There are a number of pieces for piccolo alone, by such composers as Samuel Adler, Miguel del Aguila, Robert Dick, Michael Isaacson, David Loeb, Stephen Hough, Polly Moller, Vincent Persichetti, Karlheinz Stockhausen, and Brian Ferneyhough.
Repertoire for piccolo and piano, many of which are sonatas have been composed by Miguel del Águila, Robert Baksa, Robert Beaser, Rob du Bois, Howard J. Buss, Eugène Damaré, Pierre Max Dubois, Raymond Guiot, Lowell Liebermann, Peter Schickele, Michael Daugherty, and Gary Schocker.
Concertos have been composed for piccolo, including those by Lowell Liebermann, Sir Peter Maxwell Davies, Todd Goodman, Martin Amlin, Will Gay Bottje, Bruce Broughton, Valentino Bucchi, Avner Dorman, Jean Doué, Michael Easton, Egil Hovland, Guus Janssen, Daniel Pinkham, and Jeff Manookian.

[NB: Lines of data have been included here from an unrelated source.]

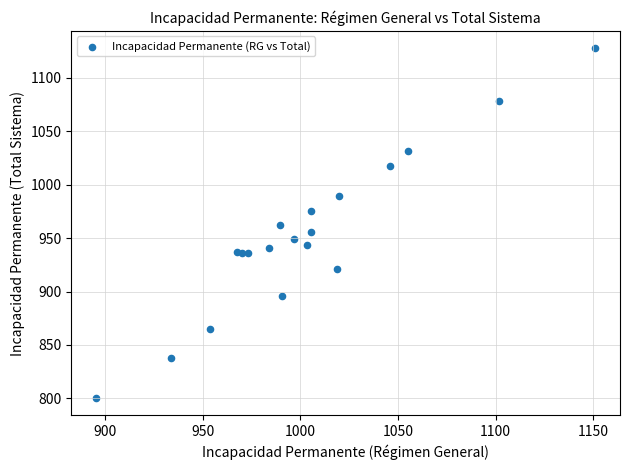

What is the range of Y values (max minus min)?

327.0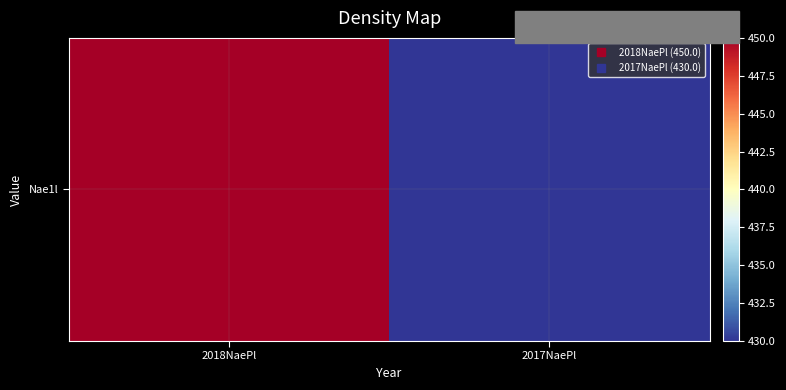

The chart shows a value of 219 at 2018NaePl. True or false?

False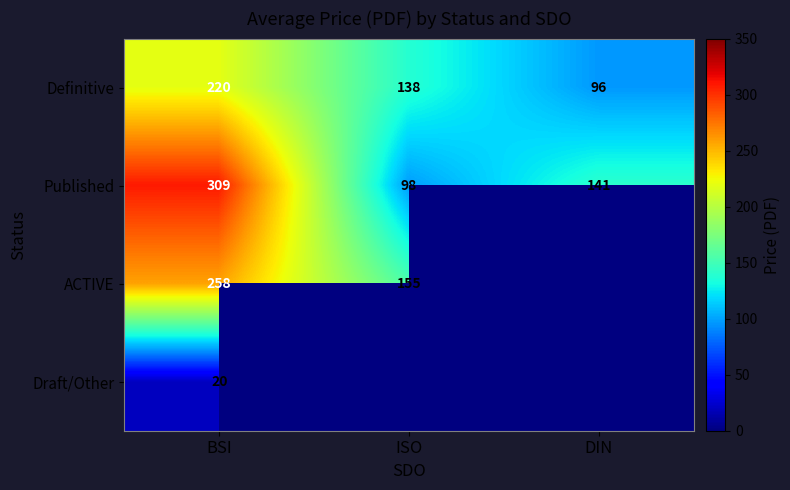

Is it true that Definitive equals 138 at ISO?

True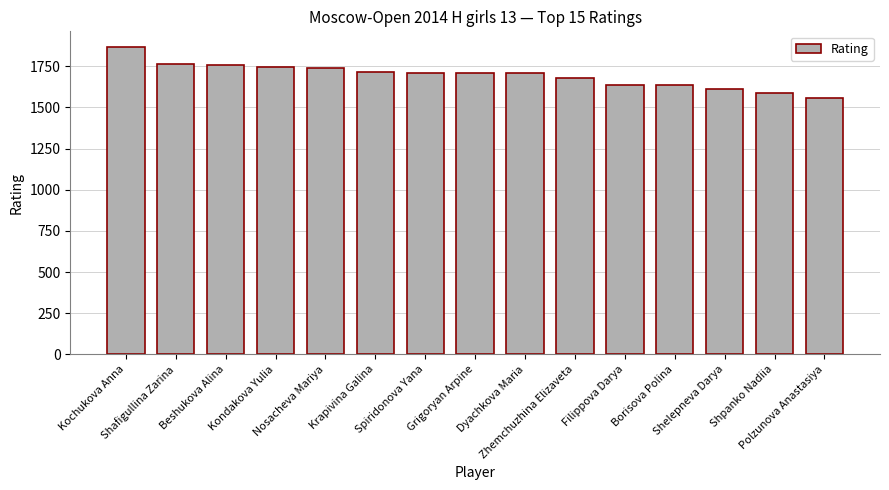

What is the smallest value displayed?

1558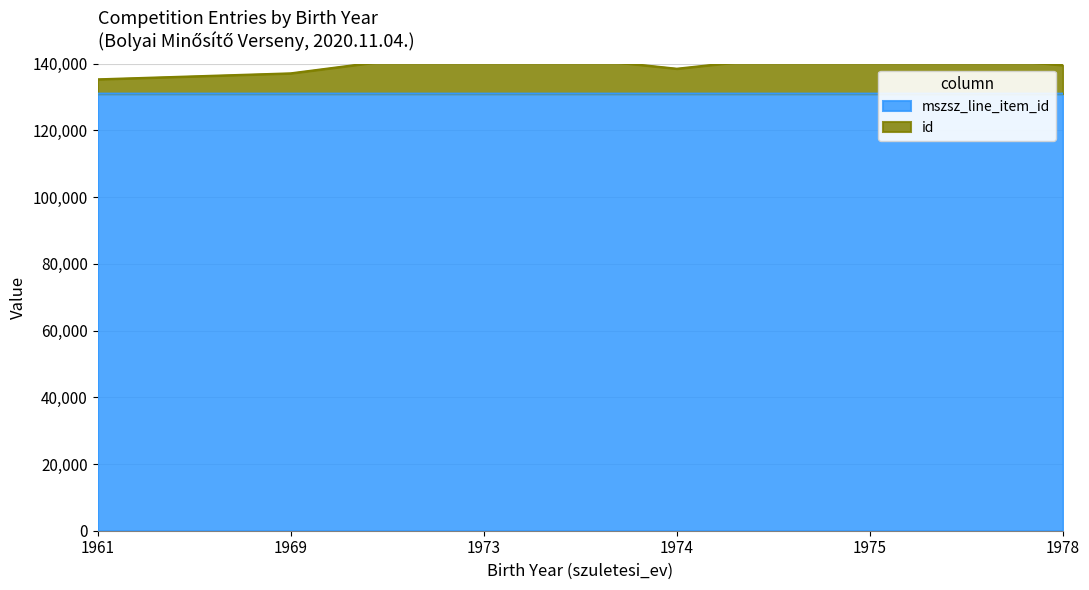

Reading right to left, transcribe all the data shown in this chart.

mszsz_line_item_id: 131038	131038	131038	131039	131038	131038
id: 139570	144778	138521	144591	137135	135336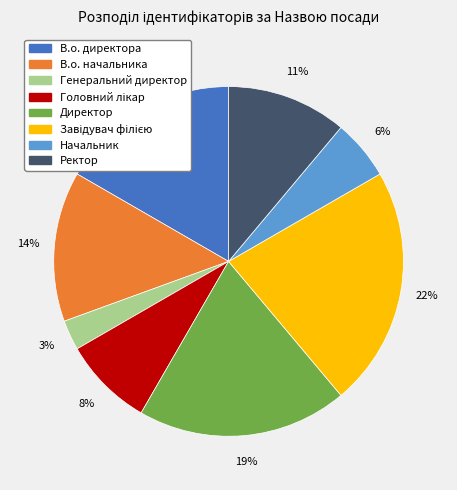

To the nearest percent, what is the average slice percentage?

12%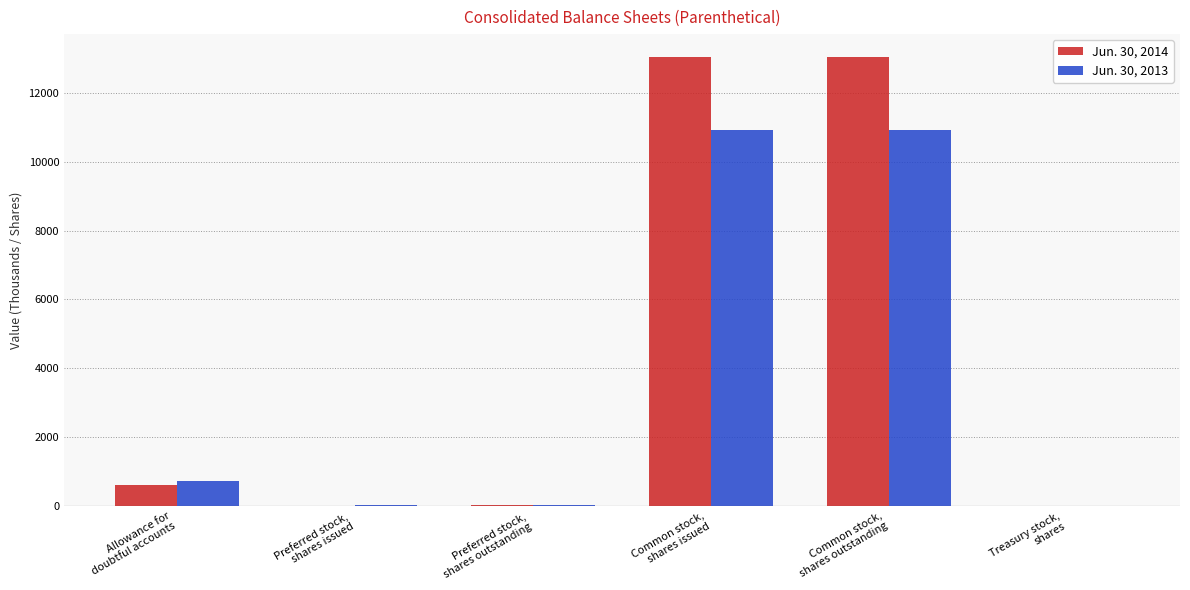

What is the total value across all series at Preferred stock,
shares issued?

8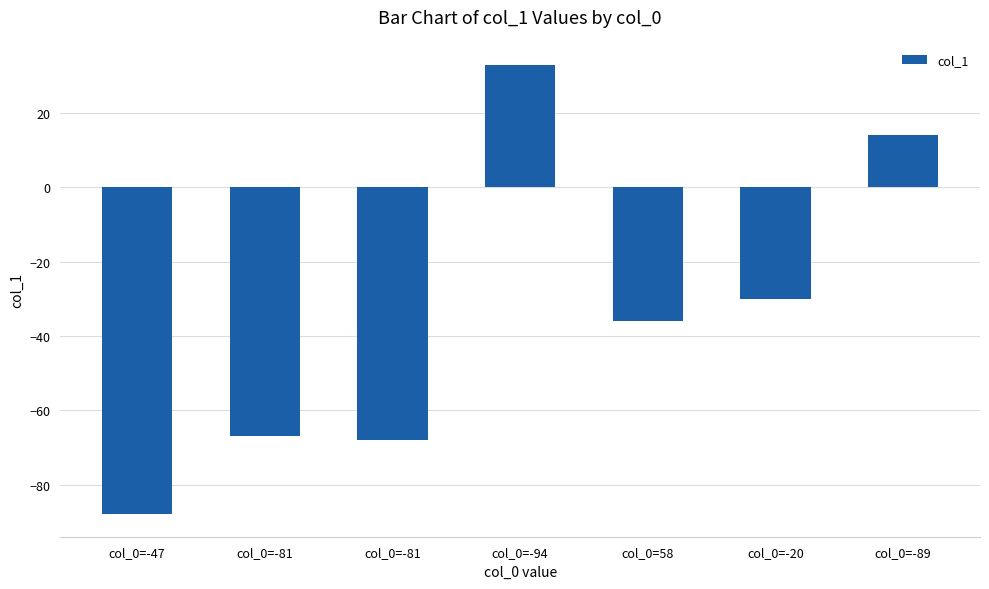

At which category does the chart reach its peak across all series?

col_0=-94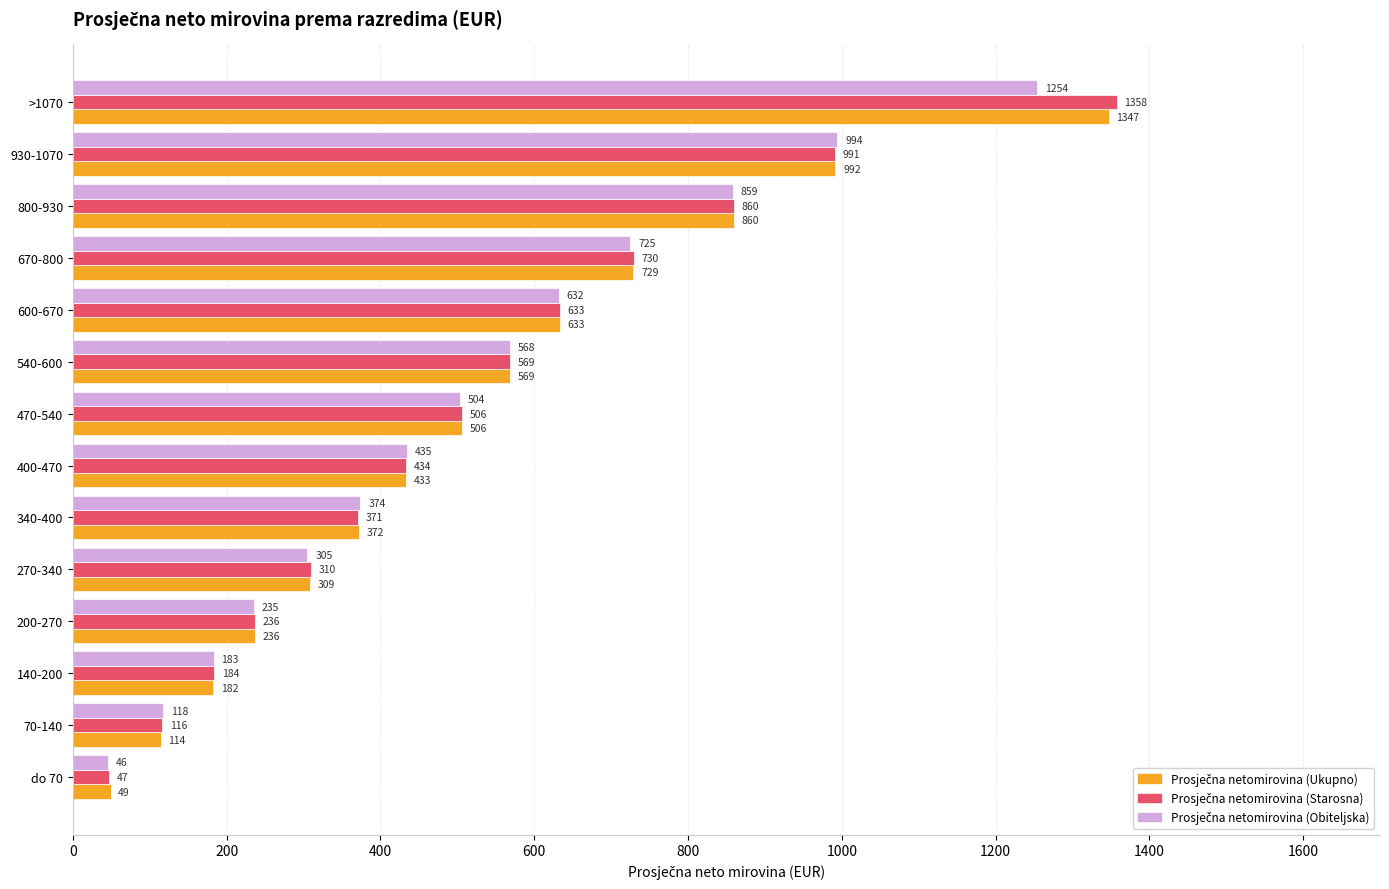

At which category does the chart reach its minimum across all series?

do 70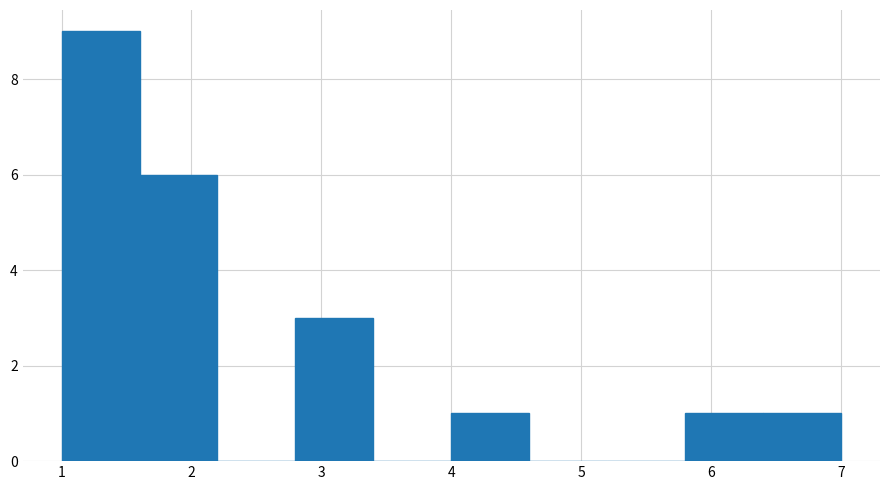

Reading left to right, transcribe this chart: for each bar, give the range it covers on the x-axis and its height. The values are not printed on the chart, so give them approximately, as read against the axis.

1.0 to 1.6: 9
1.6 to 2.2: 6
2.2 to 2.8: 0
2.8 to 3.4: 3
3.4 to 4.0: 0
4.0 to 4.6: 1
4.6 to 5.2: 0
5.2 to 5.8: 0
5.8 to 6.4: 1
6.4 to 7.0: 1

Additionally, there is now a selection of chamber music that uses the piccolo. One example is Stockhausen's Zungenspitzentanz, for piccolo and two euphoniums (or one synthesizer), with optional percussionist and dancer. Another is George Crumb's Madrigals, Book II for soprano, flute (doubling piccolo / alto flute), and percussion. Other examples include a trio for piccolo, contrabassoon and piano 'Was mit den Tränen geschieht' by Stephen Hough, the Quintet for Piccolo and String Quartet by Graham Waterhouse and Malambo for piccolo, double bass, and piano by Miguel del Aguila. Currently published trios for three piccolos include Quelque Chose canadienne (Something Canadian) by Nancy Nourse and Bird Tango by Crt Sojar Voglar for three piccolos with piano. Petrushka's Ghost for eight piccolos by Melvin Lauf, Jr. and Una piccolo sinfonia for nine piccolos by Matthew King are two more examples.